Citation, of course, is the way that we tell the people reading our papers (and projects, and whatever else) where we found the information we're using, so other people can find the awesome things we found too.
The mechanics, though, get a bit messy. Between all the different kinds of citation styles, the formatting requirements, and trying to sort out how to cite less common or newly emerging formats (how do you cite a Tweet?), it can get really confusing.
Tools that can help:1) RefWorks
We subscribe to a tool called RefWorks, that will help you store resources and create a bibliography for your paper. You can get there from the library homepage by clicking the image that says RefWorks (or just going to this link.)
You will need to create an account on RefWorks before you can save any information. More help about this service can be found in our guide to RefWorks, or you can come and ask the library staff, and we'd be glad to show you around the site. RefWorks offers some good tutorials on their site as well.
2) Help with citation styles
We have a great guide to citation styles - it's also linked from our homepage, under Research Tools.

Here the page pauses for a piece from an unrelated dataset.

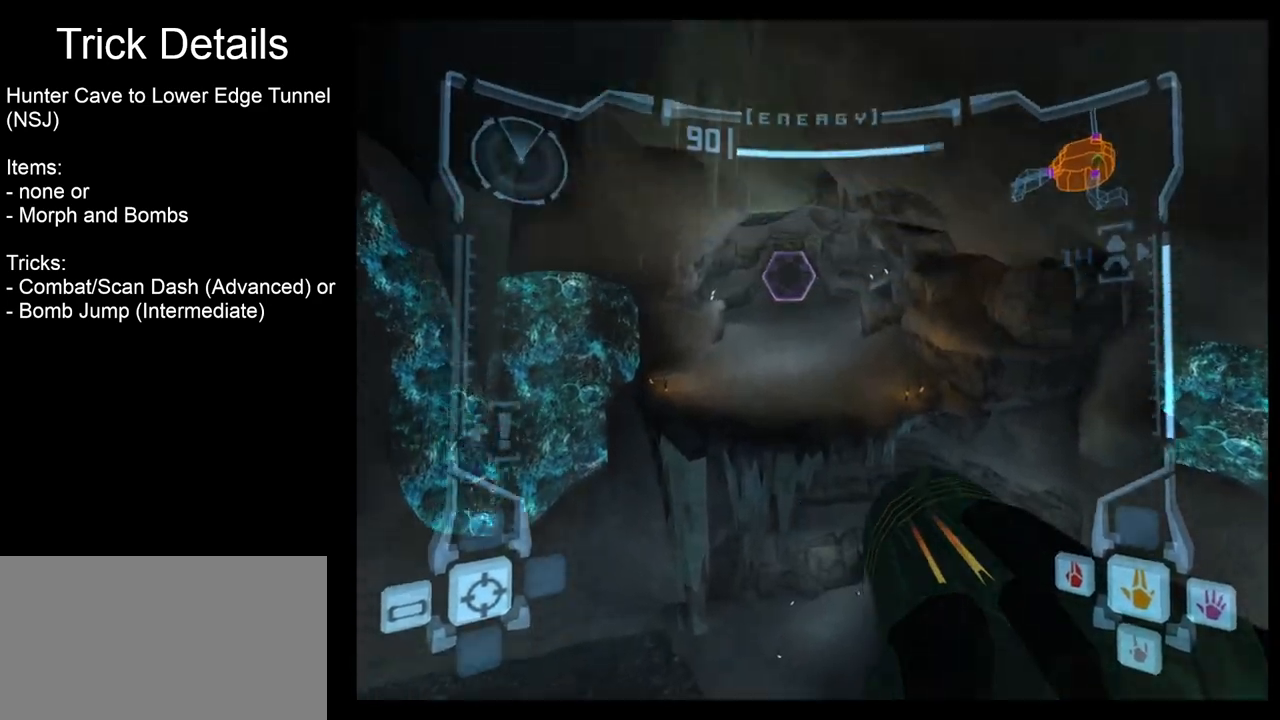
{"buttons": [], "left_stick": "up", "events": []}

And did you know that if you're in most of our databases, you can get a citation for most of the common styles for that article? Check the sidebar for a citation tool link, or the very bottom of the article.
3) Resources on campus
The library staff are glad to help you (and if you don't want to come into the library, check our home page and see if someone is available by chat.) You can also use the great resources at the Writing Center. They've also recently put together materials on plagiarism and citation that you might find helpful.